_WHAT THE EXERCISE ASKS_
Take the entries below and print, exactly, the stretch from the line containing "postižen třeba jeden" through the line containing "alleen onafh", both included.
------------------------------------------------------------
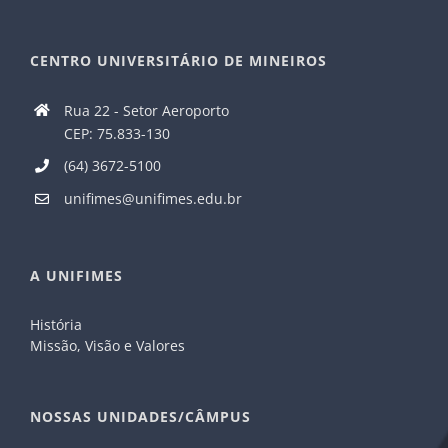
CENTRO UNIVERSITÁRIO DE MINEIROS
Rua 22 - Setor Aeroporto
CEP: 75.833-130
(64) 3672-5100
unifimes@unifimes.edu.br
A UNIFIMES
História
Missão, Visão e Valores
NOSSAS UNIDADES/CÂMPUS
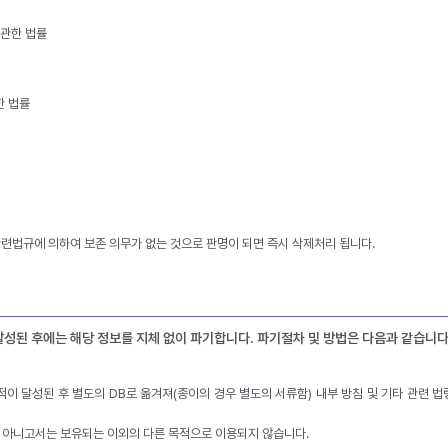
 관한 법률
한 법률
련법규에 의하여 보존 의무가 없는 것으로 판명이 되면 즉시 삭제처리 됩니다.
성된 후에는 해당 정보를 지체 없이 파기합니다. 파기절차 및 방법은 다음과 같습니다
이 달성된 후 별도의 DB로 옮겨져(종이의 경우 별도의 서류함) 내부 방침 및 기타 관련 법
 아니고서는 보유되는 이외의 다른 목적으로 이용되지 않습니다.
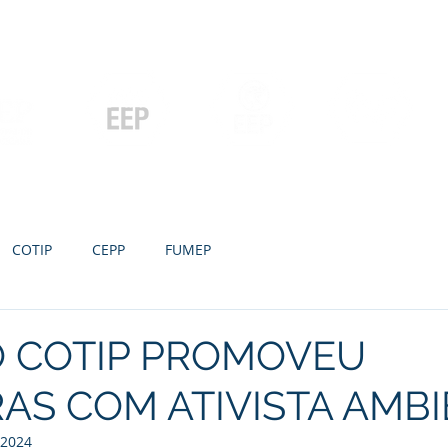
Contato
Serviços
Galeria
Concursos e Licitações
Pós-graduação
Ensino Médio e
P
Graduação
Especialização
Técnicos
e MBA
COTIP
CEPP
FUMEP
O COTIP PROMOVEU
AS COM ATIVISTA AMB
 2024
------------------------------------------------------------
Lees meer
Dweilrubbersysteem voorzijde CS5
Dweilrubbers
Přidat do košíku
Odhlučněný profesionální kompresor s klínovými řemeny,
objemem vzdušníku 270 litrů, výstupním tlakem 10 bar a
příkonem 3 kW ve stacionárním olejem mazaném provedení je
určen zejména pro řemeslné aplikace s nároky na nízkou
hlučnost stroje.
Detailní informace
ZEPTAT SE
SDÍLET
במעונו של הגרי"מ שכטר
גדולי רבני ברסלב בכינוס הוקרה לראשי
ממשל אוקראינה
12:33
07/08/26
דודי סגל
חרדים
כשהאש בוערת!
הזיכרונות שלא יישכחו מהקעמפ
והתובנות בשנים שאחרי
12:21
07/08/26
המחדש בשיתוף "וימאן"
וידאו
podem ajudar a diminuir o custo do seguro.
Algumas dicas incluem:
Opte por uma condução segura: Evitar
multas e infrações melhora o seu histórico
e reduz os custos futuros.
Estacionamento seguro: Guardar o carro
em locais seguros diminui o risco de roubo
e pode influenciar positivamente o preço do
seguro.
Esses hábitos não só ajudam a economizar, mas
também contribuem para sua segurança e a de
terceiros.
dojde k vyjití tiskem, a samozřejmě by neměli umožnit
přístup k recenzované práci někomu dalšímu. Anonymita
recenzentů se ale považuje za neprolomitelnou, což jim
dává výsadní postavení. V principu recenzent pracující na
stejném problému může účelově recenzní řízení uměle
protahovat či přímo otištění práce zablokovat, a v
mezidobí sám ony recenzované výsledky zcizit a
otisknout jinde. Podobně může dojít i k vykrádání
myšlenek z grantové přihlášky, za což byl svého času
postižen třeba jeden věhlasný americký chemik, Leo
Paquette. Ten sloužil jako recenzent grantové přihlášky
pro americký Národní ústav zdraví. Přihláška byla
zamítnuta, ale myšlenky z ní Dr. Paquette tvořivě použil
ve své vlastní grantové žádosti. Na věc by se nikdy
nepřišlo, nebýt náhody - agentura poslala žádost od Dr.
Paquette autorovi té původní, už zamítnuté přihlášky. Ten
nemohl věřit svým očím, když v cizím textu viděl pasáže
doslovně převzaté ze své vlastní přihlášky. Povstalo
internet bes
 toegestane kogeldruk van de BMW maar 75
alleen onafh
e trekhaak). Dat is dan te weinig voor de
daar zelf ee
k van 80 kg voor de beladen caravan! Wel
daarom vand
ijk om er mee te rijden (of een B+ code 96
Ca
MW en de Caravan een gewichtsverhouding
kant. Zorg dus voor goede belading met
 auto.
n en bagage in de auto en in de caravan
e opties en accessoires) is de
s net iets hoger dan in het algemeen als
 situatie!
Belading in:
------------------------------------------------------------
_ANSWER SPACE_
postižen třeba jeden věhlasný americký chemik, Leo
Paquette. Ten sloužil jako recenzent grantové přihlášky
pro americký Národní ústav zdraví. Přihláška byla
zamítnuta, ale myšlenky z ní Dr. Paquette tvořivě použil
ve své vlastní grantové žádosti. Na věc by se nikdy
nepřišlo, nebýt náhody - agentura poslala žádost od Dr.
Paquette autorovi té původní, už zamítnuté přihlášky. Ten
nemohl věřit svým očím, když v cizím textu viděl pasáže
doslovně převzaté ze své vlastní přihlášky. Povstalo
internet bes
 toegestane kogeldruk van de BMW maar 75
alleen onafh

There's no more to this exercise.